■ Excerpted passage:
1

I am trying to implement Expectation Maximization algorithm(Gaussian Mixture Model) on a data set data=[[x,y],...]. I am using mv_norm.pdf(data, mean,cov) function to calculate cluster responsibilities. But after calculating new values of covariance (cov matrix) after 6-7 iterations, cov matrix is becoming singular i.e determinant of cov is 0 (very small value) and hence it is giving errors

ValueError: the input matrix must be positive semidefinite

and

raise np.linalg.LinAlgError('singular matrix')

Can someone suggest any solution for this?

#E-step: Compute cluster responsibilities, given cluster parameters
def calculate_cluster_responsibility(data,centroids,cov_m):
    pdfmain=[[] for i in range(0,len(data))]
    for i in range(0,len(data)):
        sum1=0
        pdfeach=[[] for m in range(0,len(centroids))]
        pdfeach[0]=1/3.*mv_norm.pdf(data[i], mean=centroids[0],cov=[[cov_m[0][0][0],cov_m[0][0][1]],[cov_m[0][1][0],cov_m[0][1][1]]])

■ Tasks to carry out:
1. In the forum post on the Gaussian Mixture Model, translate this sentence into Spanish: "I am using mv_norm.pdf(data, mean,cov) function to calculate cluster responsibilities."
2. Decide whether each statement agrees with the forum post on the Gaussian Mixture Model. Answer yes or no for each, and quote the words from the post that decide it.
(a) The covariance matrix becomes singular after about six or seven iterations.
(b) The E-step computes cluster parameters from given cluster responsibilities.
(c) Each item in the data set is a pair of x and y values.
3. In the forum post on the Gaussian Mixture Model, what message accompanies the ValueError?

■ Information provided:
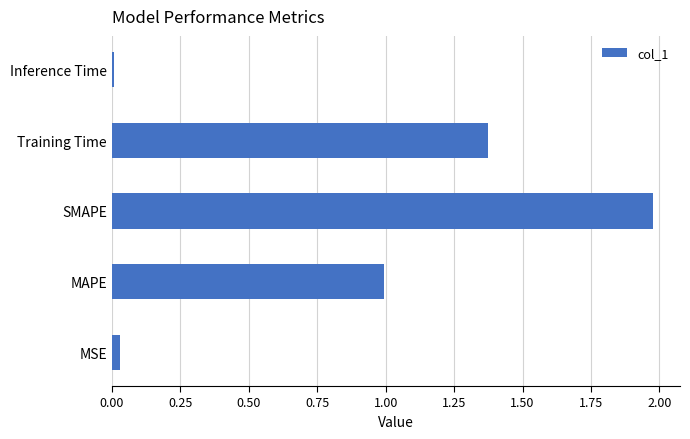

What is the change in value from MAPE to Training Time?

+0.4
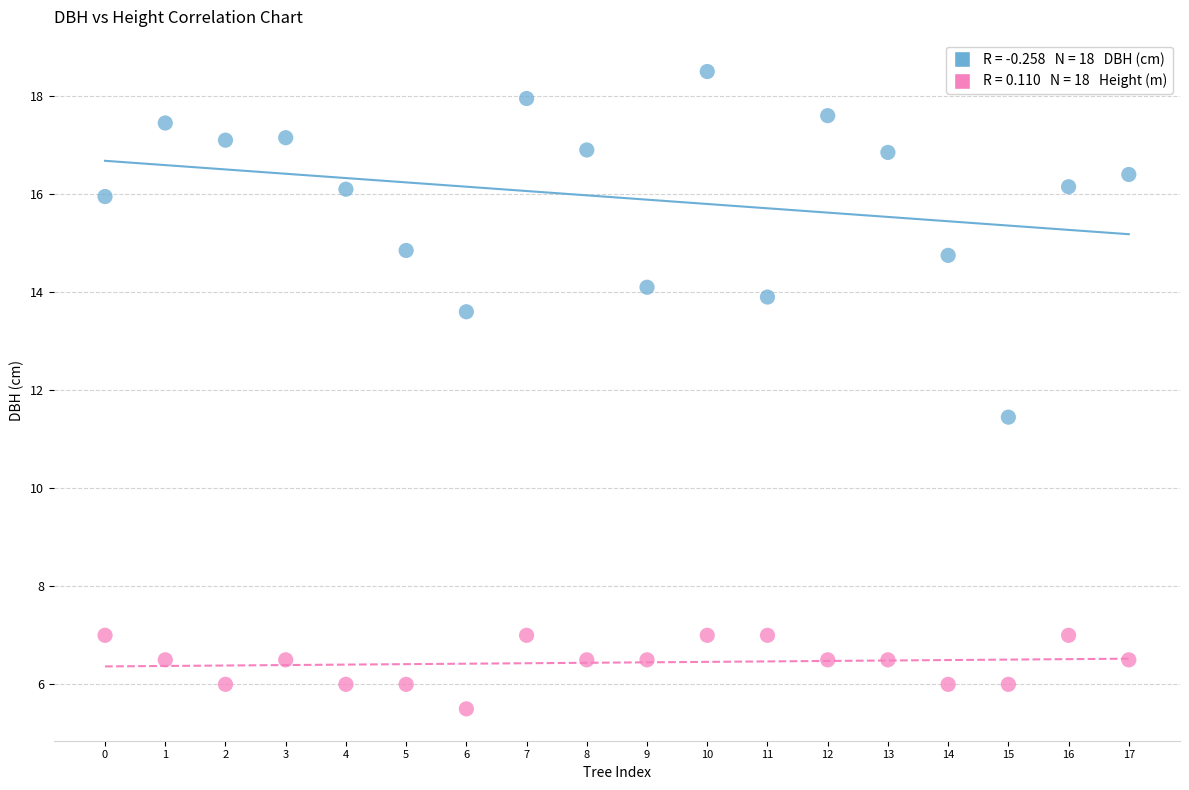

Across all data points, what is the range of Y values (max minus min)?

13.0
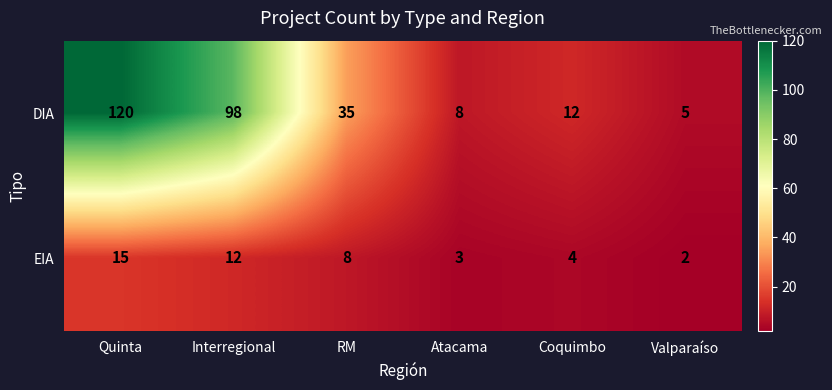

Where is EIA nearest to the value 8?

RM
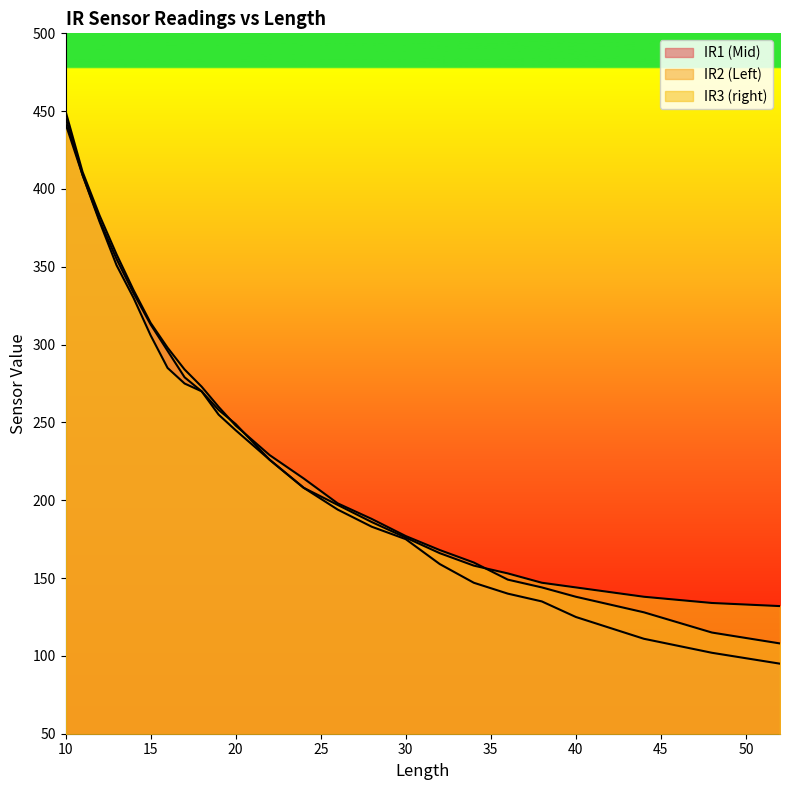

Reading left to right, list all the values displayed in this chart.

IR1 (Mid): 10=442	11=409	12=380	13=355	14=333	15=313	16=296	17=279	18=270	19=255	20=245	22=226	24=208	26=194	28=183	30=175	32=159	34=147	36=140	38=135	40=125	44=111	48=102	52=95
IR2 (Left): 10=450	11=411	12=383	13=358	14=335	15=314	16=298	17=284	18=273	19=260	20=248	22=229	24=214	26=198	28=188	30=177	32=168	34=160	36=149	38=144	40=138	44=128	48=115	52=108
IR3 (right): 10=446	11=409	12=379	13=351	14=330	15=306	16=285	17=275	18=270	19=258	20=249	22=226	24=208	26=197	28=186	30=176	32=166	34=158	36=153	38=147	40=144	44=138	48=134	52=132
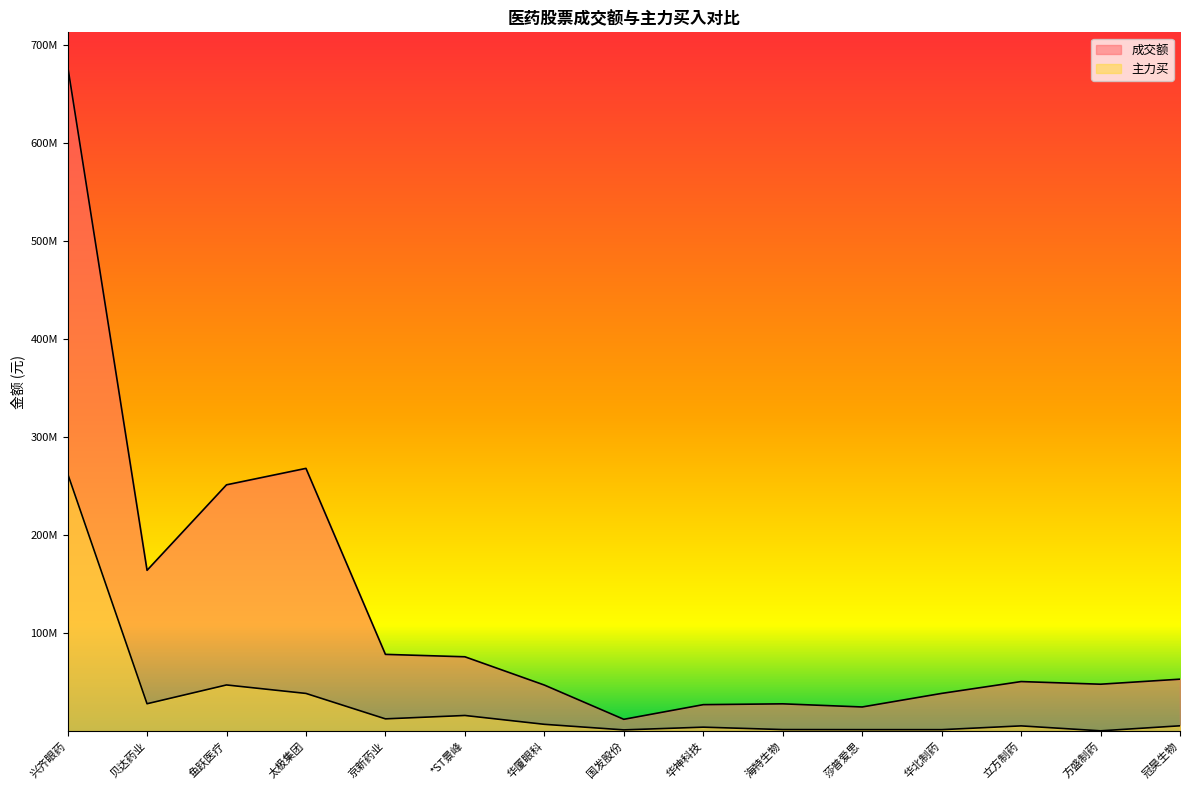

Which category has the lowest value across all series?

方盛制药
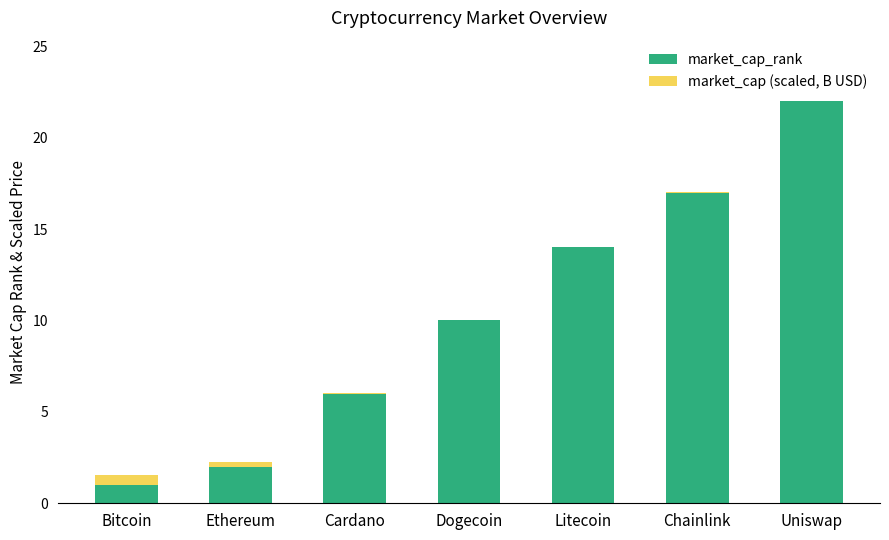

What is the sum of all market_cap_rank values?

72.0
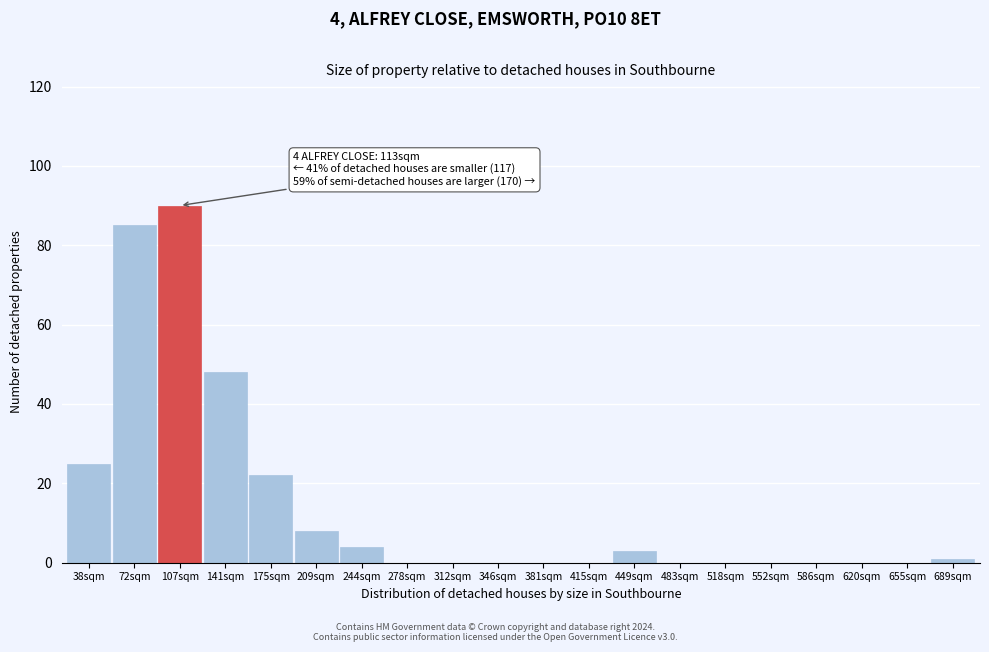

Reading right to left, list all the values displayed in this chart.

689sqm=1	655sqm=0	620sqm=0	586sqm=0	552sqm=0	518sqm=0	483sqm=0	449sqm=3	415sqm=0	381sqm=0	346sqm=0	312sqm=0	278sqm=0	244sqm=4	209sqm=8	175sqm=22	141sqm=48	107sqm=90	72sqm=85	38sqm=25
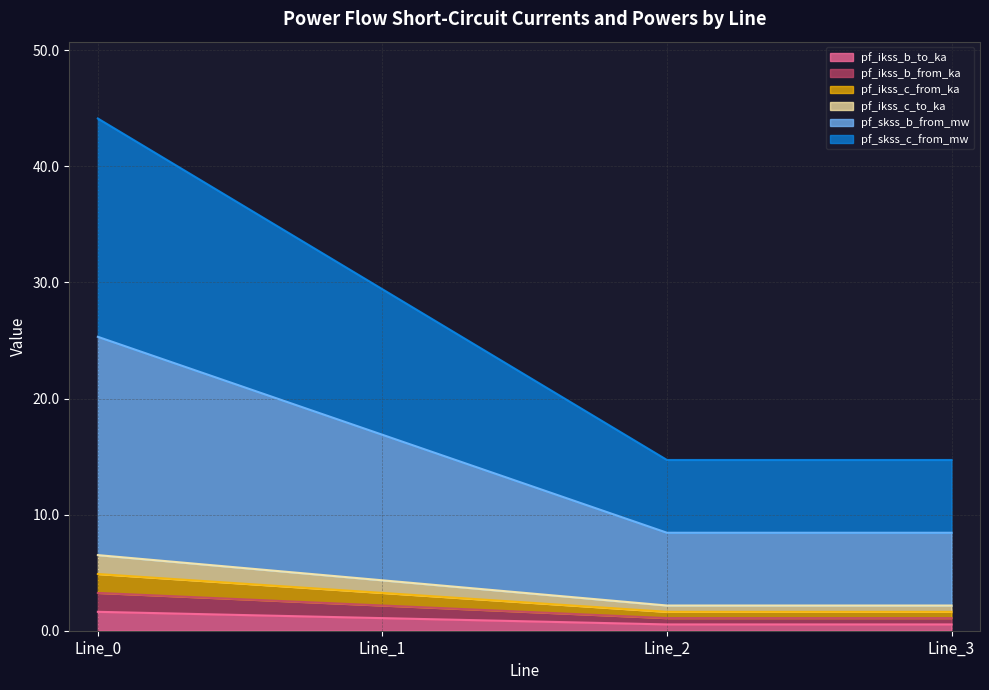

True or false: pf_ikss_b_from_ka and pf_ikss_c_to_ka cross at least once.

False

■ Set of answers:
1. Estoy usando la función mv_norm.pdf(data, mean,cov) para calcular las responsabilidades de los clústeres.

2.
(a) Yes: "after 6-7 iterations, cov matrix is becoming singular"
(b) No: "#E-step: Compute cluster responsibilities, given cluster parameters"
(c) Yes: "data=[[x,y],...]"

3. "the input matrix must be positive semidefinite"